══ Exercise passage

Not all colonial subjects were consider suitable. Only 'martial races' - Sikhs and Gurkhas - were considered suitable.

"From 1867 to 1868, two hundred Sikhs were recruited by Creagh from the Punjab" as part of this strategy.

Transformation

"In the 1860s the governor of Hong Kong, Sir Richard MacDonnell, castigated the Hong Kong Police as the most corrupt and low-efficiency police force he had known throughout his entire career".

"From 1867 to 1868, two hundred Sikhs were recruited by Creagh from the Punjab".

"In the 1870s, the Hong Kong government was remarkably satisfied with their service.

When addressing the Police Force in 1878, the Hong Kong governor Pope Hennessy asserted that the Hong Kong Police was one of the best in the empire and that the Sikh corps was a credit to the colony
".

"It was reported that their clean, modest, and well-disciplined characteristics made them very qualified policemen who were able to conduct almost all police duties".

Not all was perfect.

Tensions with locals

"Sikh policemen such as Isser Singh were actively involved in population disciplining, riot control, and social order duties".
'Population disciplining' and 'social order duties' are never pleasant tasks, specially when the policeman is a foreigner working for a colonial force, and doesn't speak the language well.

This brought them into conflict with locals. They were hated, challenged and confronted as policemen.

"their rude attitude toward the Chinese residents while performing duties stirred up strong animosity.

This feeling was furthered by the Chinese racism. In an article published in Shanghai in 1930, the Chinese author wrote:
"For the red-turbaned Sikhs, I always hold a feeling of disgust, with no reason. Their huge bodies, silly heads, and curly beards left people a long-standing nasty impression".
"This racist discourse was widely seen in Shanghai at that time".

"Red-turbaned Sikhs had lost their nation and been enslaved long ago. They were now working for the British in Shanghai and Hong Kong to police the Chinese. They were the most shameless people in the world".
On the other hand, "even if the Chinese disdained Sikh policemen, their highly disciplined and efficient work impressed the Chinese nationalists and influenced the organization of the Public Security Bureau, the police force of the Special Municipality of Shanghai".

Why Sikhs migrated

Author explains why and how changing social and economic conditions in Punjab led to poverty.

The defeat of Sikhs by British in second Anglo-Sikh war of 1948 turned professional military men and bureaucrats of the Sikh Empire into landless peasants.

"the British authorities in the Punjab taxed Sikhs not in kind as the Sikh Kingdom used to, but in cash, so that a sharp fall in crop prices led to the bankruptcy of many peasants who failed to sell their products in the markets at a good price".

Large and expensive weddings led to indebtedness.

Land was divided among all male children which made land holdings smaller with each generation.

════
══ Recorded information

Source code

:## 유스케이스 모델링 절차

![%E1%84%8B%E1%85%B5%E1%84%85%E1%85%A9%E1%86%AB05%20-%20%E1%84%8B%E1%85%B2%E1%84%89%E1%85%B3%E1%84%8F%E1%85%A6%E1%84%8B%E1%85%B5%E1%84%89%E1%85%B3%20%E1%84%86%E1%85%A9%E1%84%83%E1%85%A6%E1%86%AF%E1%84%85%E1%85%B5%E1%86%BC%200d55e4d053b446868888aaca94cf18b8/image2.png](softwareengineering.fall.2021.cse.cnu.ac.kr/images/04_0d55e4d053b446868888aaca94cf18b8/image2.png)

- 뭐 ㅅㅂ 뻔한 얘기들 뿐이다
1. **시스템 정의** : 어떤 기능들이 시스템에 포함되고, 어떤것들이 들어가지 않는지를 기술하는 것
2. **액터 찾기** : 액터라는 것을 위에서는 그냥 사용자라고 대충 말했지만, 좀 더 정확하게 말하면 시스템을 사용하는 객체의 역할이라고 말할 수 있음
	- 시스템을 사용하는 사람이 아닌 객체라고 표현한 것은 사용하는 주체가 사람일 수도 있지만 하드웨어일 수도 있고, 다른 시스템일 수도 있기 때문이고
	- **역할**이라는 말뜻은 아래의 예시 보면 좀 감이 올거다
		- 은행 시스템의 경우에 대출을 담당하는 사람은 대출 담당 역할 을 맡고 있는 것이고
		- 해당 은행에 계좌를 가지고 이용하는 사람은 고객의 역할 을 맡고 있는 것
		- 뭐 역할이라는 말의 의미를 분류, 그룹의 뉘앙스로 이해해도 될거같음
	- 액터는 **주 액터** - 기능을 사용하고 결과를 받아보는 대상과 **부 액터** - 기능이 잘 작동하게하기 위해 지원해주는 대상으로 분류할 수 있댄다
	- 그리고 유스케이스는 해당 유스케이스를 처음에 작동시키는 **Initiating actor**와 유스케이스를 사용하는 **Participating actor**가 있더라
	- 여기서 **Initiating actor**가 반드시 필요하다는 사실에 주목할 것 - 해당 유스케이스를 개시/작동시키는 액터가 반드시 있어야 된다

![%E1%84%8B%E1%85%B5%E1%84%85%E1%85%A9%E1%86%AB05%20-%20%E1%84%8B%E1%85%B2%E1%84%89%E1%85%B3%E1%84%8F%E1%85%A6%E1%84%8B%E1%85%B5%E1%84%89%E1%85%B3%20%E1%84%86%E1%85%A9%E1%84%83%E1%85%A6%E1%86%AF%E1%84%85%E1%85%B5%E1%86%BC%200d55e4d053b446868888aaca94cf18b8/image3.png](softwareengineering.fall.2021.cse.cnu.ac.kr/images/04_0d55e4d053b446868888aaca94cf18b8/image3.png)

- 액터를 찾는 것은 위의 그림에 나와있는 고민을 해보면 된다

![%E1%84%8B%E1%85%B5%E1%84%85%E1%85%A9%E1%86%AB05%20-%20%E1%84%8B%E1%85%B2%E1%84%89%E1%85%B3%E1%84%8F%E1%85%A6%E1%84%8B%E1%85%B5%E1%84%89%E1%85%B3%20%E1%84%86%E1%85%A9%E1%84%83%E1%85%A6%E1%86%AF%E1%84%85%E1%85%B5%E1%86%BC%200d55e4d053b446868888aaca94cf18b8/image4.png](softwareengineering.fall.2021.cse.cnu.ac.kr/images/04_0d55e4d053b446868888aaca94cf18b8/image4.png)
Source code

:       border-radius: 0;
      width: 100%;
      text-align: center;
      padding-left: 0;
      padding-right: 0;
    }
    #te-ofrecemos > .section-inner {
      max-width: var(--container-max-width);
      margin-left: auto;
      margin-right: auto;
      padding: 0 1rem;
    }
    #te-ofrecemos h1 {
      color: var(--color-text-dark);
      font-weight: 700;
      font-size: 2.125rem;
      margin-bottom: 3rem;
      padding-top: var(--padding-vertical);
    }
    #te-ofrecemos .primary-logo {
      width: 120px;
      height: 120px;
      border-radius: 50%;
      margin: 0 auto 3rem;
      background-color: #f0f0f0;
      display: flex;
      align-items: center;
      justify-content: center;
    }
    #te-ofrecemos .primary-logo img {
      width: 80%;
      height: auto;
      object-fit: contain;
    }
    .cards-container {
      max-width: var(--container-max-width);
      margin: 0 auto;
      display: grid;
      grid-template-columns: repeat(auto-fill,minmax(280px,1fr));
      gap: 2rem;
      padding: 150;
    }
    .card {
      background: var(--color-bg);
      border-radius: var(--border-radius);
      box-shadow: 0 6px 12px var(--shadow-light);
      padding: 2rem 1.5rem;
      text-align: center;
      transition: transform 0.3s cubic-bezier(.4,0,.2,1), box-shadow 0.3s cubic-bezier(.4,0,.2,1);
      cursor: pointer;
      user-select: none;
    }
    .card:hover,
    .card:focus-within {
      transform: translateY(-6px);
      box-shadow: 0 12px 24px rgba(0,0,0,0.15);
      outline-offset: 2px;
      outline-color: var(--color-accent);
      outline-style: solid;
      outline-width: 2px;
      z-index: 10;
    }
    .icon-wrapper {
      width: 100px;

════

**Required actions:**
• a. In the account of Sikh policemen in Hong Kong, what did governor Pope Hennessy assert when he addressed the Police Force in 1878?
• b. Pick up the account of Sikh policemen in Hong Kong right after its final sentence, keeping its style and its short paragraphs.

**Numbered responses:**
• a. He asserted that the Hong Kong Police was one of the best in the empire and that the Sikh corps was a credit to the colony.

• b.
Large-scale building of roads and railways brought capital and trade. Sikhs were marginalized.

Most Sikhs farmers did not earn much.

Work in Singapore, Hong Kong, and Shanghai police paid Rs.272/year, Rs.377/year, and Rs.525/year. Much more than the British Indian Army which paid Rs 84/year, or working the land.

"most Sikh policemen in Shanghai remitted a large portion of their earnings back to the Punjab, given their peasantry background. This argument is strongly supported by the case of Constable Sorlan Singh. When he was fined for ten Mexican dollars for drunkenness and misconduct, he had no money to pay the fine, because he had just sent most of his wages back to his wife in India. As a result, he was sentenced to prison for one month".

Sikhs NOT an underclass

Subaltern: a class of people (but especially peasants and workers) subject to the hegemony of another more powerful class. It "refers to subordination in terms of class, caste, gender, race, languages, and culture".

"In view of their relations with the British, their economic conditions, and their social status, it is reasonable to categorize these Sikhs as subalterns".

"while scholars are rushing to explore global connections, localities and the people living there, subalterns in particular, have been left behind".
"In current global history studies, subalterns are often viewed as people who lacked of the resources to move around, and could only stay in localities to wait for some outside forces to connect, influence, and transform them.

This study, however, shows that localities can be transcended and subalterns can be active. Taking advantage of telecommunication and transportation facilities across the British Empire, Sikhs made their own decisions and chose the destinations of their emigration by the turn of the twentieth century
".

"To attract Sikhs to serve in their police forces, authorities in Singapore, Hong Kong, and Shanghai competed with one another and frequently adjusted their recruitment policies over time".

"In these colonies and settlements, some Sikhs, such as Buddha Singh, chose to collaborate with the British and became a part of the oppressive colonial machine, while others had gradually developed a feeling of discontent with the British rule, owing to the inferior treatment they received".

"Through travelling from the Punjab to Shanghai, Sikh peasants who were exploited by Hindu landlords and British authorities became policemen who were responsible for disciplining the urban population.

Through travelling from Shanghai to Vancouver or San Francesco, law-enforcement agents who were the backbone of British superiority in China became vulnerable migrants who were bitterly discriminated against by the local white people. When some of them returned to Shanghai in the 1910s and 1920s, they became revolutionaries who struggled to destroy British hegemony across the globe
".

"this research demonstrates that the identities of subalterns were multifaceted. Subalterns were neither dominated nor independent of the elites; they might have been revolutionaries, collaborators, or ordinary migrants without any political appeal".
Character of the Sikhs encompassed the full spectrum: revolutionaries, collaborators, traitors, entrepreneurs, elites who ran the system, counter-elites who turned against the system, and common folk.

They were not a passive underclass waiting for salvation from their overlords.

They never acted like a victim with a begging bowl.

They actively pursued opportunities in economic, social and political spheres.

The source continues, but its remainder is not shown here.